Anlässlich des Entscheids des Ständerats vom 3. Juni 2024, bei der Internationalen Zusammenarbeit 2025-2028 (IZA) zwei von elf Milliarden Franken zugunsten der Armee einzusparen, behauptete Lars Guggisberg von der SVP: «Die Entwicklungshilfe ist massiv gewachsen. Es gab eine Verdreieinhalbfachung in den letzten Jahren.» Die offiziellen Zahlen zur Entwicklung der IZA zeigen jedoch ein anderes Bild: Die öffentliche Entwicklungshilfe (Aide Publique au Development, APD) ist in den vergangenen zehn Jahren lediglich von rund 2,8 auf 3,4 Milliarden Franken angewachsen.

Gar rückläufig sind die Entwicklungsausgaben im Verhältnis zum BIP – die sog. APD-Quote: Gemäss aktuellem Stand der IZA-Strategie 2025-2028, die im Winter 2024 im Parlament verabschiedet werden soll, wird die APD-Quote (ohne Berücksichtigung von Asylausgaben in der Schweiz) künftig noch 0,36 Prozent betragen. Seit 2014 verzeichnete die APD-Quote mit jeweils 0,45 Prozent ihre höchsten Werte in den Jahren 2020 und 2021. Mit dem ständerätlichen Vorschlag, jährlich 500 Millionen von der IZA zur Armee zu verschieben, würde diese Quote aller Voraussicht nach sogar unter 0,3 Prozent rutschen – und damit unter den durchschnittlichen Wert aller OECD-Geberländer (0,37 Prozent im Jahr 2023). Ein für die wohlhabende und «humanitäre» Schweiz beschämend tiefer Wert. Das UNO-Ziel von 0,7 Prozent, das mit der Agenda 2030 für nachhaltige Entwicklung bekräftigt wurde, verlöre die Schweiz komplett aus den Augen.  

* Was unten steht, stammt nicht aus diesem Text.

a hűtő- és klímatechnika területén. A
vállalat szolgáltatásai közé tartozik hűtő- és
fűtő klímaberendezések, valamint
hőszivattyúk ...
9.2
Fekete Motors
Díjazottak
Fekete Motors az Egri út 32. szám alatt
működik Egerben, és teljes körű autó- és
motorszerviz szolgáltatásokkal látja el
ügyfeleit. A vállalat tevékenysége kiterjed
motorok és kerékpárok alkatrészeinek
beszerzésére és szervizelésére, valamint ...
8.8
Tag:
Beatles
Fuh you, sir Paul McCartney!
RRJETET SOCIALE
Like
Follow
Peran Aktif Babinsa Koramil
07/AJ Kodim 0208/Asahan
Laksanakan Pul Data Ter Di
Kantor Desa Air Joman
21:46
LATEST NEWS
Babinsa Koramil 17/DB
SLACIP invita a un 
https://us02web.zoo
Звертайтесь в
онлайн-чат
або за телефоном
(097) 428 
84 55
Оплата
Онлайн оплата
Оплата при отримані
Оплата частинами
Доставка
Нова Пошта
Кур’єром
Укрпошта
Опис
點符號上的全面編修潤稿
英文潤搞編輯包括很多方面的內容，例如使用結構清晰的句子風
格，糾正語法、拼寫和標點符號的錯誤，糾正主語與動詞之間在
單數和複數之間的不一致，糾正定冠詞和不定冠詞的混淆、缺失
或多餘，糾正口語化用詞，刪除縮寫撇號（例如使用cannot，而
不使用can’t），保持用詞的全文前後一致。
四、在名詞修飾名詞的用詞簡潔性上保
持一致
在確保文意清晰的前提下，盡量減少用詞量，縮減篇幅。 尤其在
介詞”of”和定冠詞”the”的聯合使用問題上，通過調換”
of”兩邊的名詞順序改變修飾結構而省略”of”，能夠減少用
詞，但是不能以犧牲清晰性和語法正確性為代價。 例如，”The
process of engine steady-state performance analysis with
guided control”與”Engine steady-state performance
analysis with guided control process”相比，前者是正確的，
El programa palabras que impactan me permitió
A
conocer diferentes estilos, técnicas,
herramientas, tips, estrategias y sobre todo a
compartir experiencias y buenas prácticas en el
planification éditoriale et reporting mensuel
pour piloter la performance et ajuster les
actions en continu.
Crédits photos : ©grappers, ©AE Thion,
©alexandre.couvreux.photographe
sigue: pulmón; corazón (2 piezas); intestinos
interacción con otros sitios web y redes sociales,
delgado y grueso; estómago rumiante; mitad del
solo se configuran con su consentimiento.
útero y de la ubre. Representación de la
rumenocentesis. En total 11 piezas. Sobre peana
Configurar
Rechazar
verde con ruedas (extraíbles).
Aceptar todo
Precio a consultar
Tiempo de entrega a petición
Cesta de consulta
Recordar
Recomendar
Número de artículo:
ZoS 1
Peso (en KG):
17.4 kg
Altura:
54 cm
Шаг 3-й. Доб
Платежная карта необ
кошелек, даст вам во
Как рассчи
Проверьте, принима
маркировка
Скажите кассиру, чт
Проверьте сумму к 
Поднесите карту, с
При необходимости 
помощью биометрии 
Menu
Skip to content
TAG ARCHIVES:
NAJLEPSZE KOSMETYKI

Nicht nur hat sich die IZA im Verhältnis zur schweizerischen Wirtschaftskraft (BIP) nicht erhöht. Auch die Wirksamkeit der IZA ist viel besser als gewisse Politiker:innen immer wieder gerne behaupten. Parlament und Bundesrat sollten sich daher vergegenwärtigen: Soll die Sicherheit und Stabilität hierzulande und in Europa verbessert werden, darf die Schweiz nicht nur die Aufrüstung im Inland in Betracht ziehen, sondern muss weiterhin in die Internationale Zusammenarbeit investieren, also in zivile Friedensförderung und die Stärkung der Menschenrechte, in langfristige Entwicklungsprogramme und humanitäre Hilfe, in Klimaschutz- und Anpassungsmassnahmen sowie in nachhaltige Entwicklung und die Stärkung der lokalen Wirtschaft in ärmeren Ländern.